**WHAT TO PRODUCE**
Please set down the text of the items below without any change, starting from the beginning of the items and going up to and including the line that contains "A la diócesis".
· · · · · · ·
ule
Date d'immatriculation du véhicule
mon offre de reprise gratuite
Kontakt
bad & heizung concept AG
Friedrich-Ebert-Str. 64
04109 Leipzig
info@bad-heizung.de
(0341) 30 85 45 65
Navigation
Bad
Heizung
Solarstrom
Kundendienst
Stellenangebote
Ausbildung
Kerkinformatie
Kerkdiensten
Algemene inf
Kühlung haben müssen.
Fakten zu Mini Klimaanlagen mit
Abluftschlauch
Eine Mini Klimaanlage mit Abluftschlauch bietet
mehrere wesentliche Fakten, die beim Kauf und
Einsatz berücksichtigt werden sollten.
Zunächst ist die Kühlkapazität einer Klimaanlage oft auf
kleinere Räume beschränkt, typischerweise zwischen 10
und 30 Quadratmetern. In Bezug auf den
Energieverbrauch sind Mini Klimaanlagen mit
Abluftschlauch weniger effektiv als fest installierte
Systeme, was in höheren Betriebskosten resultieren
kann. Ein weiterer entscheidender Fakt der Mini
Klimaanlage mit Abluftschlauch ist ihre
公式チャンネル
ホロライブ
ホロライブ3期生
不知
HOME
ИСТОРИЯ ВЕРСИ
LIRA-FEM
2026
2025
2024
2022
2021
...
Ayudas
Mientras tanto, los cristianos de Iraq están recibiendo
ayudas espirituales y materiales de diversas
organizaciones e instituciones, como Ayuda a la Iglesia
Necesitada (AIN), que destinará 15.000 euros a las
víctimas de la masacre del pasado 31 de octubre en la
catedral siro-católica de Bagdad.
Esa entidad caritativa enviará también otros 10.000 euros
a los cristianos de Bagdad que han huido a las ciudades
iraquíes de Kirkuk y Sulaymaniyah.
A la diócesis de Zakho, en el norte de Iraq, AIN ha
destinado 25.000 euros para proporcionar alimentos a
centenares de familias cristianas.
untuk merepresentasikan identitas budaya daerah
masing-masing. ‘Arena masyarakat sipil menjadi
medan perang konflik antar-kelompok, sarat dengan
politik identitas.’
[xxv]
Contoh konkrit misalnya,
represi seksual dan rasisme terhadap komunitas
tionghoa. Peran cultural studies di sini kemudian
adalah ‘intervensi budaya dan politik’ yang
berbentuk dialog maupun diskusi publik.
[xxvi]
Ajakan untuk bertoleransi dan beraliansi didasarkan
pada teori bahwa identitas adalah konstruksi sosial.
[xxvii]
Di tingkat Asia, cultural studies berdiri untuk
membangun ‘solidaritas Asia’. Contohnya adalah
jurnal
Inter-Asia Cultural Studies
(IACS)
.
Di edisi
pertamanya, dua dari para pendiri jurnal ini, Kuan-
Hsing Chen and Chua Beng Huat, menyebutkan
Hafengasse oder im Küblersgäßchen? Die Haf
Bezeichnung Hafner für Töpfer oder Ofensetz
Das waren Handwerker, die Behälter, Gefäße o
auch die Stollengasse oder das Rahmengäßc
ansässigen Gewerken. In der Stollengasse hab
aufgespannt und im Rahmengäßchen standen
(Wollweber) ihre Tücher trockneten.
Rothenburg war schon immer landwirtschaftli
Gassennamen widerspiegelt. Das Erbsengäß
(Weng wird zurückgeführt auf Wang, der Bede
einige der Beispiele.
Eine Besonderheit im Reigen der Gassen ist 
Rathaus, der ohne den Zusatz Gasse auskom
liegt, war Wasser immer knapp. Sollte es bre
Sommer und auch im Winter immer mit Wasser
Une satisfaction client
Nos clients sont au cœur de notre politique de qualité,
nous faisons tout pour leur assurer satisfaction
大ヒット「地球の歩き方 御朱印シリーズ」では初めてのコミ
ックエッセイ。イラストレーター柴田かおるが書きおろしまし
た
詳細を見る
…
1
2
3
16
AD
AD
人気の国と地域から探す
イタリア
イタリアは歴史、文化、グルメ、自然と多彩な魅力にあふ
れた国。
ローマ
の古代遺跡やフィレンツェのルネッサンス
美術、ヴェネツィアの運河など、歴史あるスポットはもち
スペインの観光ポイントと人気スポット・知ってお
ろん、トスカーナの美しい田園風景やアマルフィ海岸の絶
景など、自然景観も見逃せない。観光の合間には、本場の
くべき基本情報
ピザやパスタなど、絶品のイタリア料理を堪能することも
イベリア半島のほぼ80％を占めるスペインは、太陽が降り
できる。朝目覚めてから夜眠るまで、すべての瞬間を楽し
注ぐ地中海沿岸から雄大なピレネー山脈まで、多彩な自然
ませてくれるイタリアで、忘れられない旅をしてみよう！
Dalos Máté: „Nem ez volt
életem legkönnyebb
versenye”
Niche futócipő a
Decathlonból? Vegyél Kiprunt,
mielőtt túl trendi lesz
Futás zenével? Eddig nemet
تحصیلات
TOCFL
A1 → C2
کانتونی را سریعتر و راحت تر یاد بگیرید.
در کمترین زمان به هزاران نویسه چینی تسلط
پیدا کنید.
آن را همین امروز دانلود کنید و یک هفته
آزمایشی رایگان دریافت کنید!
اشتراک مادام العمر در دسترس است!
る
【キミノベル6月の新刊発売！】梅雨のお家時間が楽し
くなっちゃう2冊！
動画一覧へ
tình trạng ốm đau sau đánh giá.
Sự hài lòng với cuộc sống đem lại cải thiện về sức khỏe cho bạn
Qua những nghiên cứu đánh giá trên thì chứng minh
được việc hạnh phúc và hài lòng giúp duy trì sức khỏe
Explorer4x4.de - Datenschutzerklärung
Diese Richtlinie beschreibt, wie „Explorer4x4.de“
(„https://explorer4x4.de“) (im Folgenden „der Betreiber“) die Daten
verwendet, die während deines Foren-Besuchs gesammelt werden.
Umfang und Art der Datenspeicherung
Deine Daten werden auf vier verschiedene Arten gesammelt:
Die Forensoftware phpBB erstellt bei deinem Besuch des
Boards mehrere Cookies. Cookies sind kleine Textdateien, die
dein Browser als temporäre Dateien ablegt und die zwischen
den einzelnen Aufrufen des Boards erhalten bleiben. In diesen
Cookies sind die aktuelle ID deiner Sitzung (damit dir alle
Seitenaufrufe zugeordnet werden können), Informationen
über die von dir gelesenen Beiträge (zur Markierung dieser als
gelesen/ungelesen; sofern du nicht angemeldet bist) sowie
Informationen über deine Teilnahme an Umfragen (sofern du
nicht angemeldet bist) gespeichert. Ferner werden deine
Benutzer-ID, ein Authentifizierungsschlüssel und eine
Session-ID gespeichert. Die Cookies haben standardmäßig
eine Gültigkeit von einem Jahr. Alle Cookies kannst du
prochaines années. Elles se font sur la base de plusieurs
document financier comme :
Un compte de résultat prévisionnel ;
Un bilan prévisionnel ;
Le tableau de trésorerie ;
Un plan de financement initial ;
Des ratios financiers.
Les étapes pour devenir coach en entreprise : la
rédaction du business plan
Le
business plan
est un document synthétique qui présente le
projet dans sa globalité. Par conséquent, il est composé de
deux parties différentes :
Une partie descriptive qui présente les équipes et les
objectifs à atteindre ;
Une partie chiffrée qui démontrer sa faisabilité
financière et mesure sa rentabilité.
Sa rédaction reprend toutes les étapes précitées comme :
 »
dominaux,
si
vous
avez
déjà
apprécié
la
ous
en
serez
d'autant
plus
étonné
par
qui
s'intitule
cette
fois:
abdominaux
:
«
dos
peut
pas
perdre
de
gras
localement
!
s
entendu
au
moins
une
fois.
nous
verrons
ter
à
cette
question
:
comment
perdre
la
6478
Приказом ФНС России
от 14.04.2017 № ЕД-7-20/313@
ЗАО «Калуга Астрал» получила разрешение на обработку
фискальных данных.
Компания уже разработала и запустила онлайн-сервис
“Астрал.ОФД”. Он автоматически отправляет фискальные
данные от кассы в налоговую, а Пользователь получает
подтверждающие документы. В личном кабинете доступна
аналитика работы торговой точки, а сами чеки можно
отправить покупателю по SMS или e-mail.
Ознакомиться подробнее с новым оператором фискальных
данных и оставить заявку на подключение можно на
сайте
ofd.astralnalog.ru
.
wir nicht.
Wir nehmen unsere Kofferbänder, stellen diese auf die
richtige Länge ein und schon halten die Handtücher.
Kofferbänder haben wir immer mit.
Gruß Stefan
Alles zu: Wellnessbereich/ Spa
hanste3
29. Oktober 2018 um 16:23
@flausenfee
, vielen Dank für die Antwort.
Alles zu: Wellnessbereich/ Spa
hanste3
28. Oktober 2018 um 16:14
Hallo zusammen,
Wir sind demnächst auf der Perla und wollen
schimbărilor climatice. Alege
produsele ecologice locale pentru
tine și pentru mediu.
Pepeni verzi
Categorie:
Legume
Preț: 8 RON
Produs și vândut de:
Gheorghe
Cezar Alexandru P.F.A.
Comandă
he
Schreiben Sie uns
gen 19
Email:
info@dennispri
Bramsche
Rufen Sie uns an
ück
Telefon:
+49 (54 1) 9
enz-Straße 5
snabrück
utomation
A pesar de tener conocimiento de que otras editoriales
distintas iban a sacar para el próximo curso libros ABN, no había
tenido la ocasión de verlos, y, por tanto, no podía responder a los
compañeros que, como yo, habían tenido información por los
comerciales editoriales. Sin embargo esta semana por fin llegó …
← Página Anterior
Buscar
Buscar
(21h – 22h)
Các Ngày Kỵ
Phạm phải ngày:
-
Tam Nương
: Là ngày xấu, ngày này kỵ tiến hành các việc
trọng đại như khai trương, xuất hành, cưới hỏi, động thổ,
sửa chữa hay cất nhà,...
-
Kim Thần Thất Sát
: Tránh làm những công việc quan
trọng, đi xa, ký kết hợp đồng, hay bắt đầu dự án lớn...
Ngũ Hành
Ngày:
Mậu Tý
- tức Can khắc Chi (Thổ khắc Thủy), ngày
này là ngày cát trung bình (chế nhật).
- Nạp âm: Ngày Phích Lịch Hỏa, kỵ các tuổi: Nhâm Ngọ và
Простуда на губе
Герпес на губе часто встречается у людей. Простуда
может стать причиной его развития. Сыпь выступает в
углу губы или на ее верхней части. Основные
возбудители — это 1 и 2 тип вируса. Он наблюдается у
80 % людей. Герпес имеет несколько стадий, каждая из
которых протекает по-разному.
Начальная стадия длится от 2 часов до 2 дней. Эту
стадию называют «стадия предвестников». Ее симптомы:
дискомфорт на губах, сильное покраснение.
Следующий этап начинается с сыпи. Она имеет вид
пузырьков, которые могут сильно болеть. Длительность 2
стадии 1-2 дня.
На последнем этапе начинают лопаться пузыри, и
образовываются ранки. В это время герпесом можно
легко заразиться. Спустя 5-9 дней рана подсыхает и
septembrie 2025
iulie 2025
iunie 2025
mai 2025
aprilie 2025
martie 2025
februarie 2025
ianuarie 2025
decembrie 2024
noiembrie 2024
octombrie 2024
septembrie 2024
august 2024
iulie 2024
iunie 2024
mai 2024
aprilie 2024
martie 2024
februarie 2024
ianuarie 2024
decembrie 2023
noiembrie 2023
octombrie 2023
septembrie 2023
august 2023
· · · · · · ·
**EXERCISE ANSWER**
ule
Date d'immatriculation du véhicule
mon offre de reprise gratuite
Kontakt
bad & heizung concept AG
Friedrich-Ebert-Str. 64
04109 Leipzig
info@bad-heizung.de
(0341) 30 85 45 65
Navigation
Bad
Heizung
Solarstrom
Kundendienst
Stellenangebote
Ausbildung
Kerkinformatie
Kerkdiensten
Algemene inf
Kühlung haben müssen.
Fakten zu Mini Klimaanlagen mit
Abluftschlauch
Eine Mini Klimaanlage mit Abluftschlauch bietet
mehrere wesentliche Fakten, die beim Kauf und
Einsatz berücksichtigt werden sollten.
Zunächst ist die Kühlkapazität einer Klimaanlage oft auf
kleinere Räume beschränkt, typischerweise zwischen 10
und 30 Quadratmetern. In Bezug auf den
Energieverbrauch sind Mini Klimaanlagen mit
Abluftschlauch weniger effektiv als fest installierte
Systeme, was in höheren Betriebskosten resultieren
kann. Ein weiterer entscheidender Fakt der Mini
Klimaanlage mit Abluftschlauch ist ihre
公式チャンネル
ホロライブ
ホロライブ3期生
不知
HOME
ИСТОРИЯ ВЕРСИ
LIRA-FEM
2026
2025
2024
2022
2021
...
Ayudas
Mientras tanto, los cristianos de Iraq están recibiendo
ayudas espirituales y materiales de diversas
organizaciones e instituciones, como Ayuda a la Iglesia
Necesitada (AIN), que destinará 15.000 euros a las
víctimas de la masacre del pasado 31 de octubre en la
catedral siro-católica de Bagdad.
Esa entidad caritativa enviará también otros 10.000 euros
a los cristianos de Bagdad que han huido a las ciudades
iraquíes de Kirkuk y Sulaymaniyah.
A la diócesis de Zakho, en el norte de Iraq, AIN ha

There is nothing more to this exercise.